Sales of pickup trucks, light vans and SUVs declined 7 percent in the fourth quarter of 1990, cutting into the profitability of the Big Three U.S. automakers. Ford and General Motors announce a combined loss of $2.1 billion for the quarter.
Airport Manager Larry Diemand says the need for increased security ordered by the Federal Aviation Administration in the wake of the Persian Gulf War will cost the Youngstown Municipal Airport an additional $80,000 in 1991.
1976: Two Jacobs Road homes are destroyed, the Free Pentecostal House of Prayer Church damaged and two people injured in an explosion and fire believed to have been caused by a natural-gas leak.
G. Timothy Marks, the new chairman of the Mahoning County Republican Party, tells the Youngstown Area Women’s Republican Club that the party “must be an organization with doors open to all.” Marks succeeds Atty. Elton W. Luckhart.
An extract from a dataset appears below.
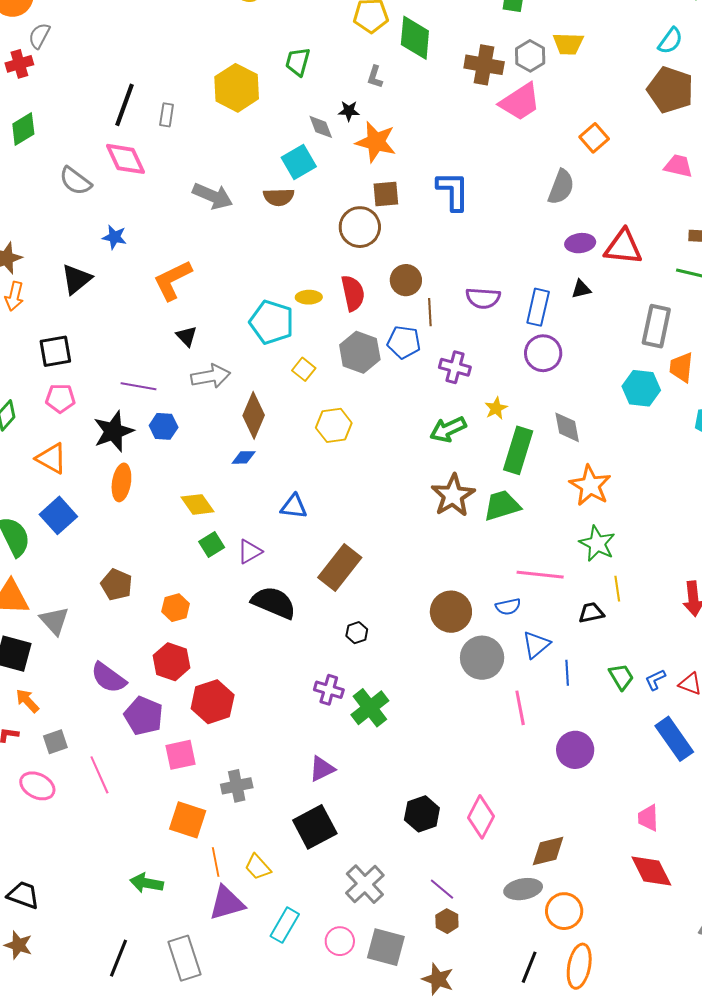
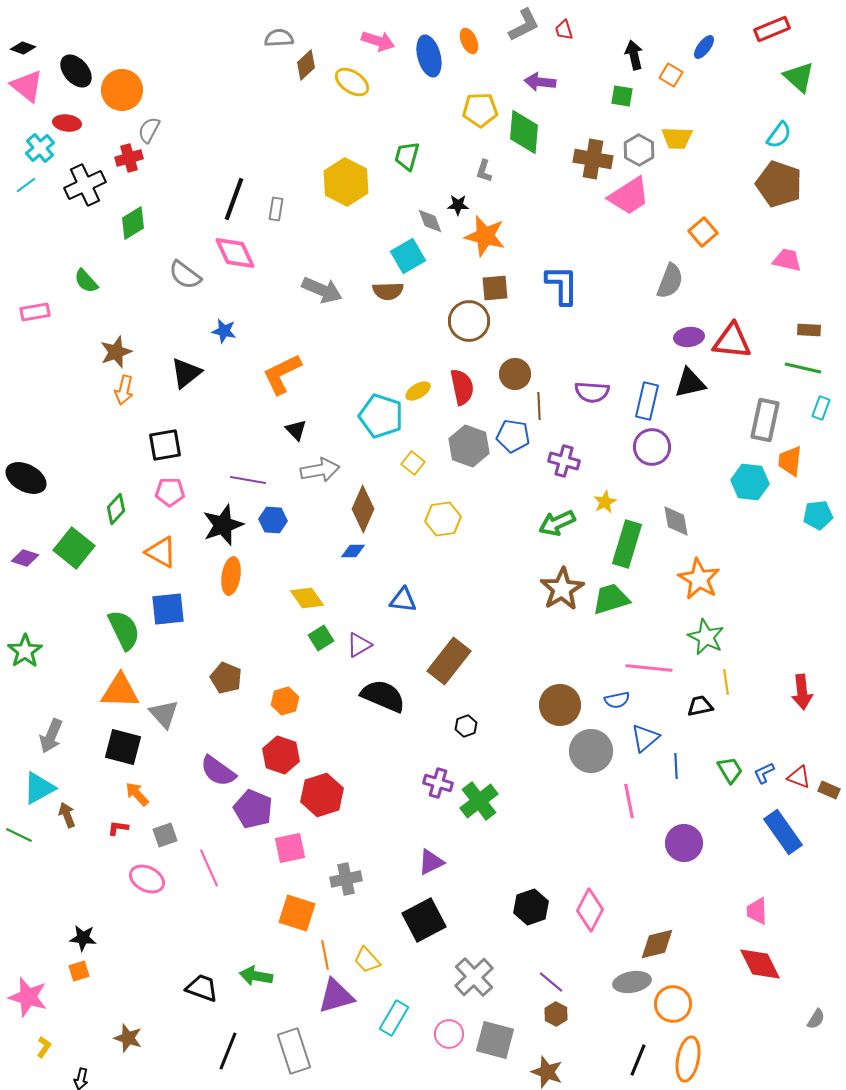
black triangle: (581, 289) -> (690, 383), size x1.6
yellow ellipse: (309, 297) -> (418, 391), turned -30
blue square: (58, 515) -> (168, 609), turned 36
black trapezoid: (23, 895) -> (202, 988), moved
Youngstown police, acting on “good, hard information,” are searching a muddy, wooded area in McGuffey Heights for the body of Philip “Fleagle” Mainer, a former Youngstown hoodlum who disappeared in the fall of 1974.
1966: Trumbull County commissioners wipe out the last of the county’s eight-year-old debt with a $200,000 payment to the Welfare Department.
A 73-year-old woman and her 54-year-old son arrested for stealing a can of beans from a Warren supermarket tell the court they hadn’t eaten in days. They are sent on their way with a stern warning from Judge James A Ravella and $25 from Ravella and their court-appointed lawyer, Sam Petkovich.
Motorists in Boardman are warned that police are now using radar to monitor speeders.
1941: Local 22 of the Federal, State, County and Municipal Employees says it represents 400 of the city of Youngstown’s 650 employees and asks city council for recognition.
The Youngstown Camera Club opens its exhibit of nearly 200 pictures at the Central YMCA.
Court records show Youngstown Municipal Court Judge Peter B. Mulholland “fixed” 169 parking tickets over 30 days while another judge fixed one, and the third fixed none.